(Dataset)

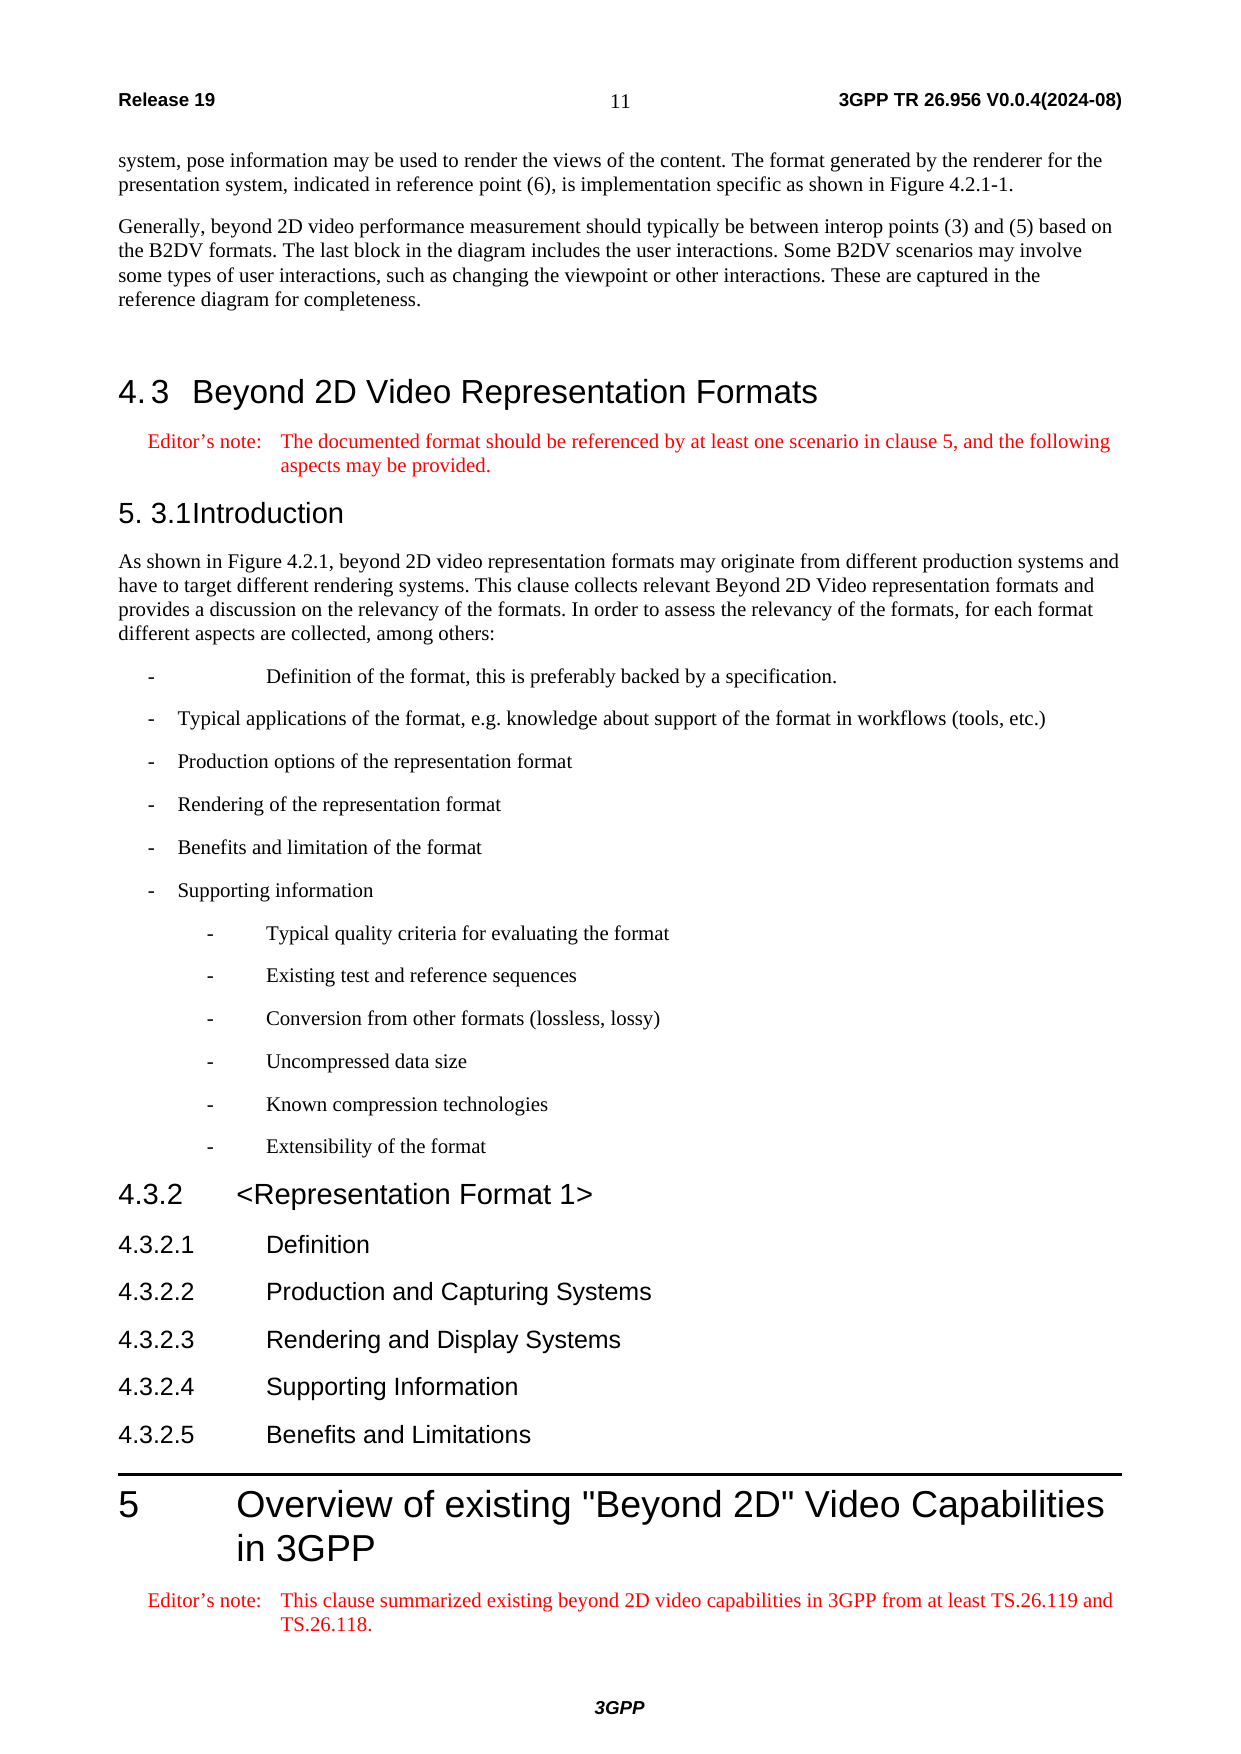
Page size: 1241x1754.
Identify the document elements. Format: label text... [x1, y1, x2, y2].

subtitle 4.3.2.2 Production and Capturing Systems [118, 1277, 1122, 1306]
subtitle 3 Beyond 2D Video Representation Formats [118, 372, 1122, 411]
text - Typical quality criteria for evaluating the format [207, 920, 1122, 944]
subtitle 3.1 Introduction [118, 496, 1122, 530]
text - Known compression technologies [207, 1092, 1122, 1116]
text - Benefits and limitation of the format [148, 835, 1122, 859]
text As shown in Figure 4.2.1, beyond 2D video representation formats may originate from different production systems and have to target different rendering systems. This clause collects relevant Beyond 2D Video representation formats and provides a discussion on the relevancy of the formats. In order to assess the relevancy of the formats, for each format different aspects are collected, among others: [118, 548, 1122, 645]
subtitle 4.3.2.3 Rendering and Display Systems [118, 1324, 1122, 1353]
subtitle 4.3.2.1 Definition [118, 1229, 1122, 1258]
subtitle 4.3.2.5 Benefits and Limitations [118, 1419, 1122, 1448]
subtitle 4.3.2 <Representation Format 1> [118, 1177, 1122, 1211]
text - Existing test and reference sequences [207, 963, 1122, 987]
text - Extensibility of the format [207, 1134, 1122, 1158]
text Editor’s note: The documented format should be referenced by at least one scenario in clause 5, and the following aspects may be provided. [147, 429, 1122, 477]
text - Rendering of the representation format [148, 792, 1122, 816]
subtitle 5 Overview of existing "Beyond 2D" Video Capabilities in 3GPP [118, 1476, 1122, 1569]
text - Definition of the format, this is preferably backed by a specification. [148, 663, 1122, 688]
subtitle 4.3.2.4 Supporting Information [118, 1372, 1122, 1401]
text - Conversion from other formats (lossless, lossy) [207, 1006, 1122, 1030]
text - Typical applications of the format, e.g. knowledge about support of the format in workflows (tools, etc.) [148, 706, 1122, 730]
text - Supporting information [148, 878, 1122, 902]
text - Uncompressed data size [207, 1049, 1122, 1073]
text - Production options of the representation format [148, 749, 1122, 773]
text Editor’s note: This clause summarized existing beyond 2D video capabilities in 3GPP from at least TS.26.119 and TS.26.118. [147, 1588, 1122, 1636]
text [118, 147, 1122, 196]
text Generally, beyond 2D video performance measurement should typically be between interop points (3) and (5) based on the B2DV formats. The last block in the diagram includes the user interactions. Some B2DV scenarios may involve some types of user interactions, such as changing the viewpoint or other interactions. These are captured in the reference diagram for completeness. [118, 214, 1122, 311]
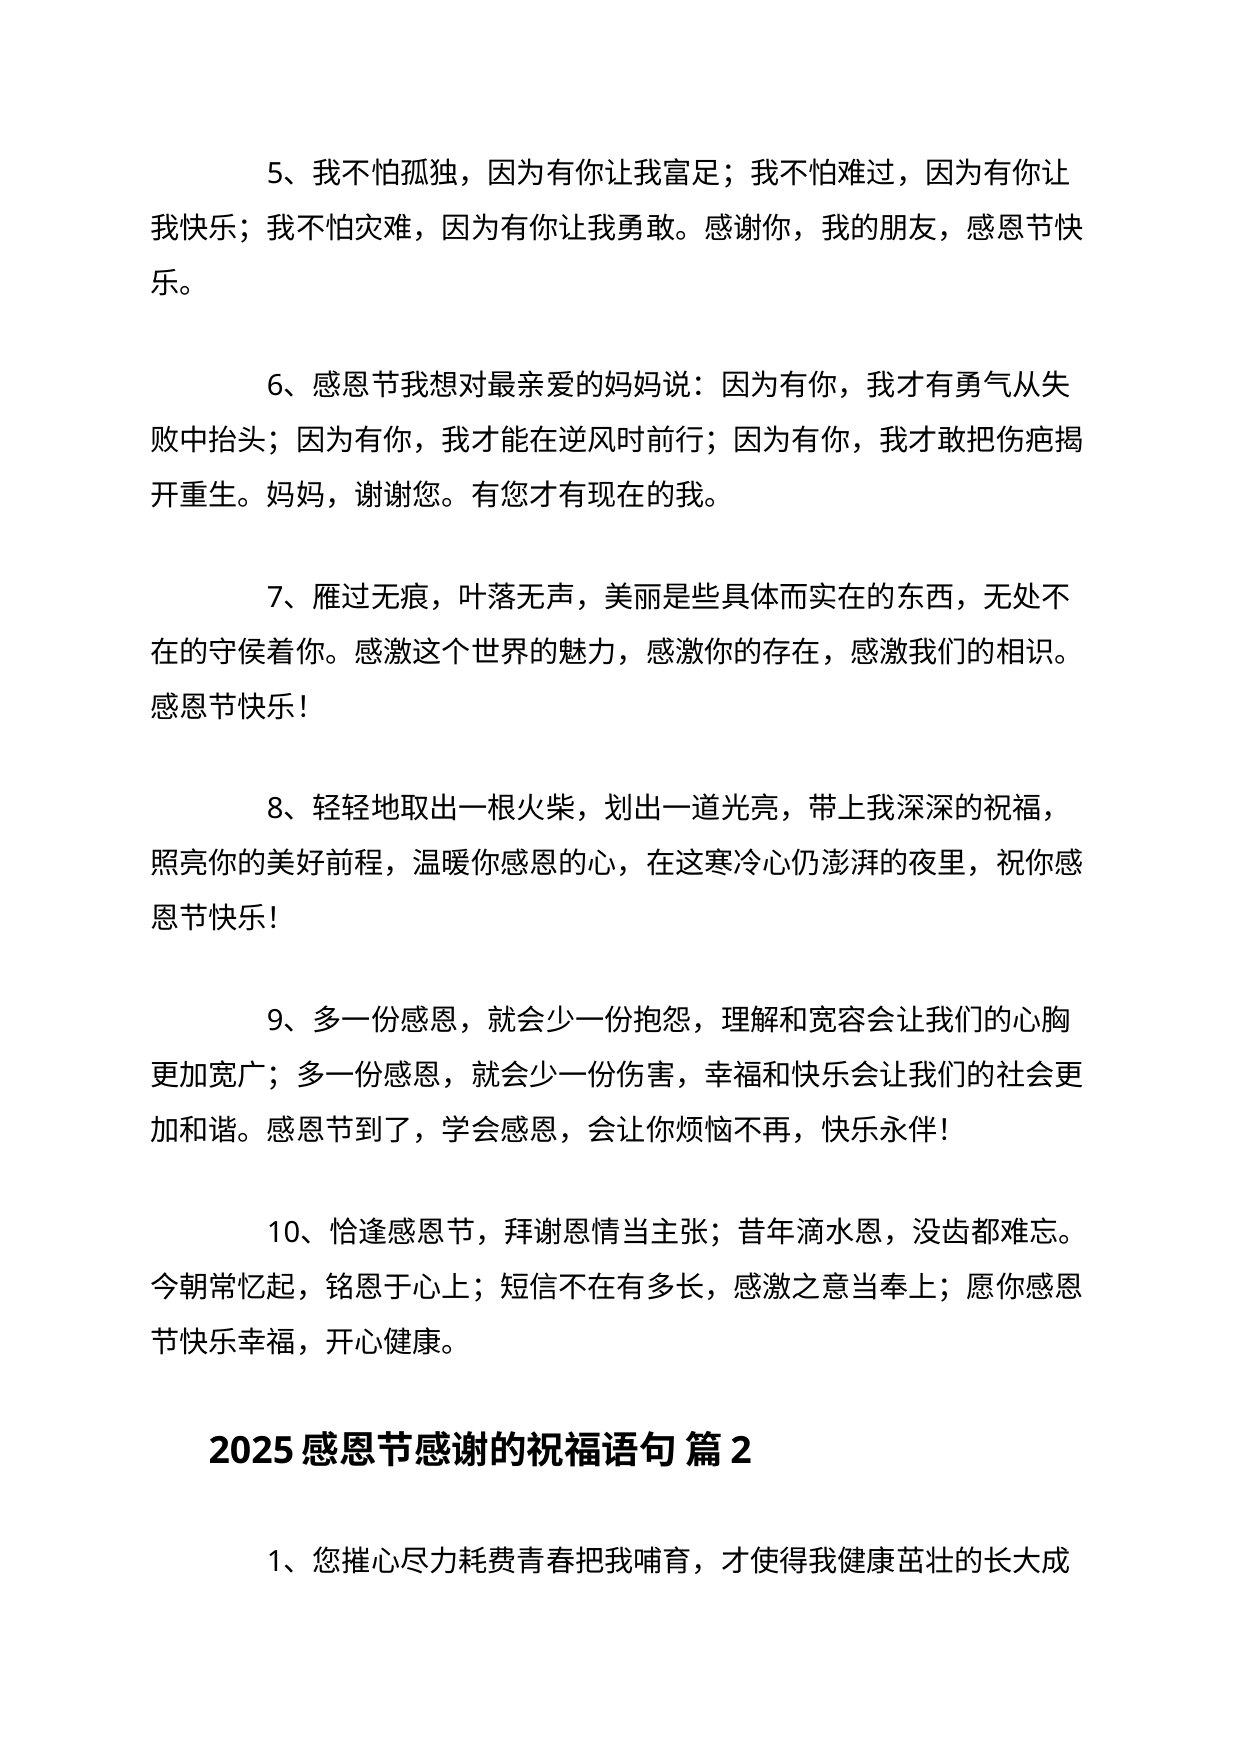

(End Dataset)

Task to complete »
All lines that contain the word "Supporting" should be copied from the listing.

Written response »
subtitle 4.3.2.4 Supporting Information [118, 1372, 1122, 1401]
text - Supporting information [148, 878, 1122, 902]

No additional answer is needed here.